This task calls for copying every line in the data below that contains the word "none".

____

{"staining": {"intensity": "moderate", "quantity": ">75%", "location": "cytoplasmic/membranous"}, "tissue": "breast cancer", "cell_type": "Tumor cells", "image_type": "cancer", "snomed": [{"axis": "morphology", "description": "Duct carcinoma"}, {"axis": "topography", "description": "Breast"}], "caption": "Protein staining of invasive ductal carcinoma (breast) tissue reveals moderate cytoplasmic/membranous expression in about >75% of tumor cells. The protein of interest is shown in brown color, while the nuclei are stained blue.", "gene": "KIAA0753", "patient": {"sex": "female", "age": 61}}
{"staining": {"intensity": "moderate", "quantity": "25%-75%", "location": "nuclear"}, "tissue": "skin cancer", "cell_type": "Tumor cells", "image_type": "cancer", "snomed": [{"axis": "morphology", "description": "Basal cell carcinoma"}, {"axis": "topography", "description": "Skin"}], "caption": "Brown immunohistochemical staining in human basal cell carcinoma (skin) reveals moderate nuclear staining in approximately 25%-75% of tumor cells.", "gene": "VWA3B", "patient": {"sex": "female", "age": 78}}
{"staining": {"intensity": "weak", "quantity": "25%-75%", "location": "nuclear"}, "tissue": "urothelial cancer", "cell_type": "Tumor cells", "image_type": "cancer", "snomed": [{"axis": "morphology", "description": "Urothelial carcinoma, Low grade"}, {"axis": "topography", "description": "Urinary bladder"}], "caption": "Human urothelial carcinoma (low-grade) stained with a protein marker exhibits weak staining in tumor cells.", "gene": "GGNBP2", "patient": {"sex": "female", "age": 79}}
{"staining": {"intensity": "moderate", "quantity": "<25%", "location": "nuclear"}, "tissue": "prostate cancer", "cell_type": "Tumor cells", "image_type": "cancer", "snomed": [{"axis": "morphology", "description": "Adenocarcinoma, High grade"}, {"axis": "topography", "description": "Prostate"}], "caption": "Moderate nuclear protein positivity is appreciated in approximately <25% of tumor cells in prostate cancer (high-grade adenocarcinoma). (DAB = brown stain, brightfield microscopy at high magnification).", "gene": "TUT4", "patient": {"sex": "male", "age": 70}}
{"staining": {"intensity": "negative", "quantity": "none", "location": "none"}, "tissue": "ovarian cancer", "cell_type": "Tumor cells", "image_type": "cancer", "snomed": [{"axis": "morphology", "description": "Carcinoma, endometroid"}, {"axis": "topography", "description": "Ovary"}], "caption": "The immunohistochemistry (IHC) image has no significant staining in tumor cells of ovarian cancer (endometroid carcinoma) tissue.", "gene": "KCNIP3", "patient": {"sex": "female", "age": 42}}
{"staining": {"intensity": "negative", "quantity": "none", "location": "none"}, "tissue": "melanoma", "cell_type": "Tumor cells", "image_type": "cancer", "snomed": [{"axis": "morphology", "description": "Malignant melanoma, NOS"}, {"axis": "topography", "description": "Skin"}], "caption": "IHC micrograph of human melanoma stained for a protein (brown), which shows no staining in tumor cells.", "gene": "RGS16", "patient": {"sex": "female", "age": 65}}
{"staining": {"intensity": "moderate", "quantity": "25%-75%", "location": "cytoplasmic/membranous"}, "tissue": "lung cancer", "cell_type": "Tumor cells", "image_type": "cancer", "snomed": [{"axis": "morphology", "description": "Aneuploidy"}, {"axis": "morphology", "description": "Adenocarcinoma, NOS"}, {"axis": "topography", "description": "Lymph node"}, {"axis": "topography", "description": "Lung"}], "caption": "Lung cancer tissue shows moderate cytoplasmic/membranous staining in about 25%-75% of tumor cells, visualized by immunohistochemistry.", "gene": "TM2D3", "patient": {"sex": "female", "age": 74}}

____

Answer for the task:
{"staining": {"intensity": "negative", "quantity": "none", "location": "none"}, "tissue": "ovarian cancer", "cell_type": "Tumor cells", "image_type": "cancer", "snomed": [{"axis": "morphology", "description": "Carcinoma, endometroid"}, {"axis": "topography", "description": "Ovary"}], "caption": "The immunohistochemistry (IHC) image has no significant staining in tumor cells of ovarian cancer (endometroid carcinoma) tissue.", "gene": "KCNIP3", "patient": {"sex": "female", "age": 42}}
{"staining": {"intensity": "negative", "quantity": "none", "location": "none"}, "tissue": "melanoma", "cell_type": "Tumor cells", "image_type": "cancer", "snomed": [{"axis": "morphology", "description": "Malignant melanoma, NOS"}, {"axis": "topography", "description": "Skin"}], "caption": "IHC micrograph of human melanoma stained for a protein (brown), which shows no staining in tumor cells.", "gene": "RGS16", "patient": {"sex": "female", "age": 65}}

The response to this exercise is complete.